ただ、顔色があまり優れなかったことから言って、彼自身予期せず零してしまった言葉だったのだろう。鶫の耳には決して入れたくない、自分の中に仕舞っておくべきだった事実――端的に言えば失言、といったところか。
「それにしたって、あんな半端なところで止められちゃったら、ぼくだってすごい気になるじゃん……おかげで何か寝つきも悪かったし」
頭をぽりぽりと掻いて、鶫は図書室のドアをゆっくりと開けた。学校のある日は毎日、昼休みや放課後に通っているのだ。
鶫が今通っているこの高校に入りたいと思った理由のひとつに、図書施設が充実していることがある。
幼い頃から友人の少なかった鶫にとって、本の世界は一番の拠り所。高校選びの折、彼が学力のレベルと同じくらい蔵書数を気にしたのはそういった理由があった。

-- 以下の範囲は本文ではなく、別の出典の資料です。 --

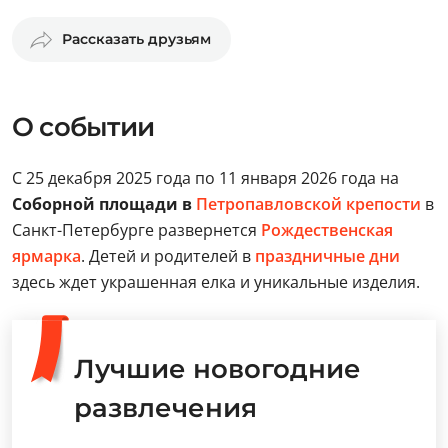
Рассказать друзьям
О событии
С 25 декабря 2025 года по 11 января 2026 года на
Соборной площади в
Петропавловской крепости
в
Санкт-Петербурге развернется
Рождественская
ярмарка
. Детей и родителей в
праздничные дни
здесь ждет украшенная елка и уникальные изделия.
Лучшие новогодние
развлечения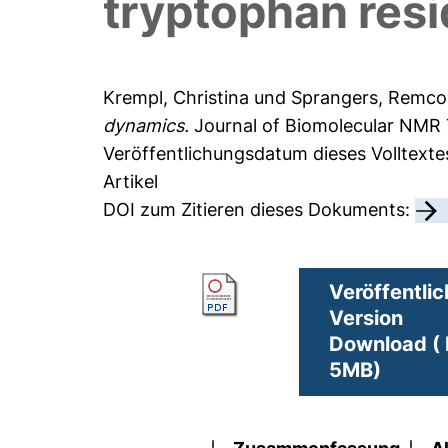
tryptophan resi
Krempl, Christina
und
Sprangers, Remco
dynamics.
Journal of Biomolecular NMR 7
Veröffentlichungsdatum dieses Volltexte
Artikel
DOI zum Zitieren dieses Dokuments:
Veröffentlic
Version
Download ( 
5MB)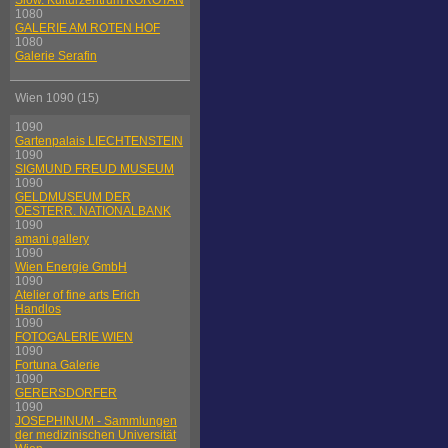
Slow. Kulturzentrum KOROTAN
1080
GALERIE AM ROTEN HOF
1080
Galerie Serafin
Wien 1090 (15)
1090
Gartenpalais LIECHTENSTEIN
1090
SIGMUND FREUD MUSEUM
1090
GELDMUSEUM DER
OESTERR. NATIONALBANK
1090
amani gallery
1090
Wien Energie GmbH
1090
Atelier of fine arts Erich
Handlos
1090
FOTOGALERIE WIEN
1090
Fortuna Galerie
1090
GERERSDORFER
1090
JOSEPHINUM - Sammlungen
der medizinischen Universität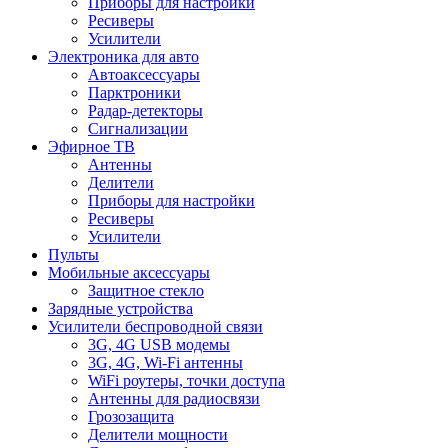
Приборы для настройки
Ресиверы
Усилители
Электроника для авто
Автоаксессуары
Парктроники
Радар-детекторы
Сигнализации
Эфирное ТВ
Антенны
Делители
Приборы для настройки
Ресиверы
Усилители
Пульты
Мобильные аксессуары
Защитное стекло
Зарядные устройства
Усилители беспроводной связи
3G, 4G USB модемы
3G, 4G, Wi-Fi антенны
WiFi роутеры, точки доступа
Антенны для радиосвязи
Грозозащита
Делители мощности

返却ボックスに本を置くと、すでに顔馴染みとなっている司書の先生と目が合い、笑顔を向けられた。鶫はそれに一礼を返す。
「あ、新刊入ってる」
小さく言いながら目当ての一冊を手に取り、抱えた。そのまま文庫本のコーナーに向かう。いつものようにそこから図書室の中をゆっくりと一周し始めた。
「今日はこれだけにしようかな……」
数冊選んだところで、貸し出しの手続きをしようと踵を返した時。傍にいたらしい男子生徒にぶつかった。
「痛った……」
そう漏らした相手の髪色が金髪だったのを見て、血の気が一気に引いた鶫。この学校にも不良が!? という想像が駆け巡ったらしい。
「――あ、すすす、すみませんっ」
そんなに勢いはついていなかったけど、因縁をつけられたらどうしよう。そんな不安と共に鶫は慌てて後ろに下がり、平謝りした。
「……別に大丈夫です」
案外柔らかな声が帰ってきて、鶫は恐る恐る顔を上げた。
同時。驚きで大きく目を見張る。
彼の目の前に立っていたのは不良などではなく、恐ろしく整った顔を持つ美少年だった。
鶫を驚かせたその金の髪はさらさらと揺れる。どうやら染色ではなく、天然のものであるらしい。染めたための不自然さがない。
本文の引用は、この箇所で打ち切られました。